Gaiseric over at The Dark Heritage blog has a great post that sheds some light on the relationship between Appendix N and the fantasy canon as it stood during the mid-seventies:
One point that Jeffro has made repeatedly, but which still seems to bypass the thought processes of many, is that the Appendix N is not meant to be a generic survey of the fantasy genre as it existed in the early 70s—it’s meant to be a specific catalog of works that influenced the design of D&D. This can be seen in the perennial debates about why such and such work was “missing” from the Appendix, such as the aforementioned Clark Ashton Smith, or more infamously, Ursula Le Guin.
To sort this sort of thing out, it sure would be nice if we had similar lists from about the same time period in order to compare them.

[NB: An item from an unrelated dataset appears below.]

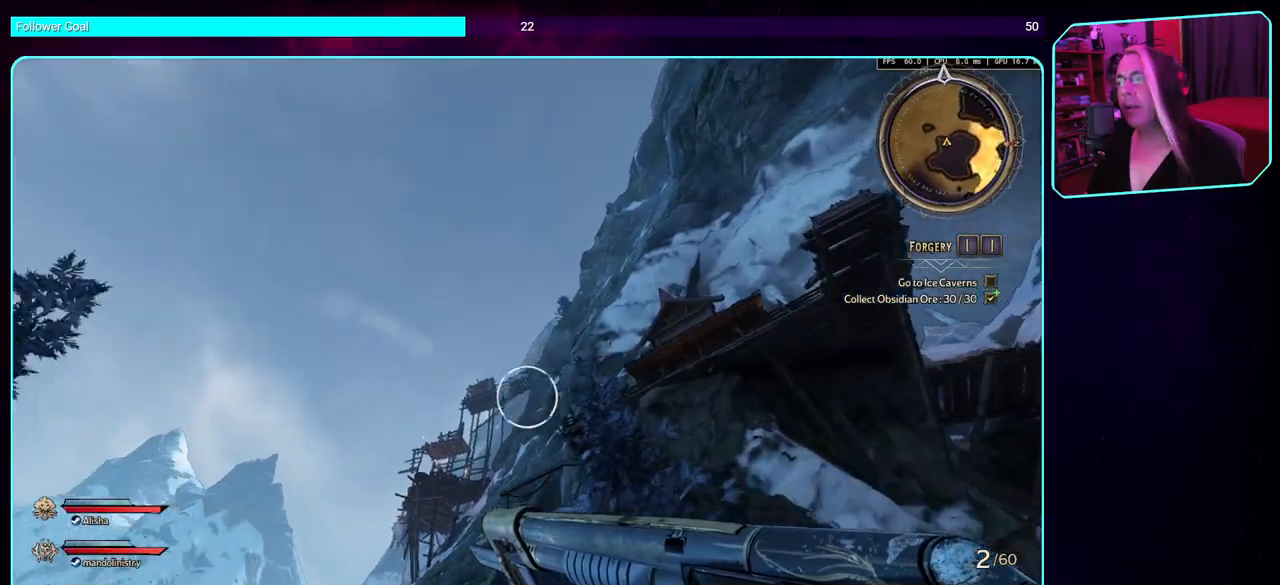
{"keys": ["a"], "mouse": [], "events": []}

I’m partial to the fantasy works that were imported to Italy back then. But Gaiseric points out, oddly enough, a coloring book…!
For another take on what the “corpus” of fantasy fiction could have been, to fans of the genre, my own interpretation was heavily influenced by Troubador Press’ Tales of Fantasy. This was published in 1975 completely independently of anything going on in D&D, was meant to be exactly that—a brief take on what the canon was of the fantasy genre. Not that it was meant to be comprehensive, of course, but it was meant to be an initial survey; a list of the ground-breaking works that established the genre, by and large.
Now that’s a nice list there. Pretty cool seeing Edgar Rice Burroughs and Lord Dunsany side by side with the classics!
The thing that strikes me is that Atlantis is a major entry there. A lot of the pulp writers would tie their stuff to that mythical place one way or another. Although H. P. Lovecraft, Manly Wade Wellman, Philip José Farmer, and Edgar Rice Burroughs all treated it as a first class world building element, referencing it seems to have dropped off quite a bit in the past few decades. I think the reason for that is that fantasy used to be much more grounded in history and myth… but today it tends to take place in a distinct Never Never Land with not even a passing connection to the real world.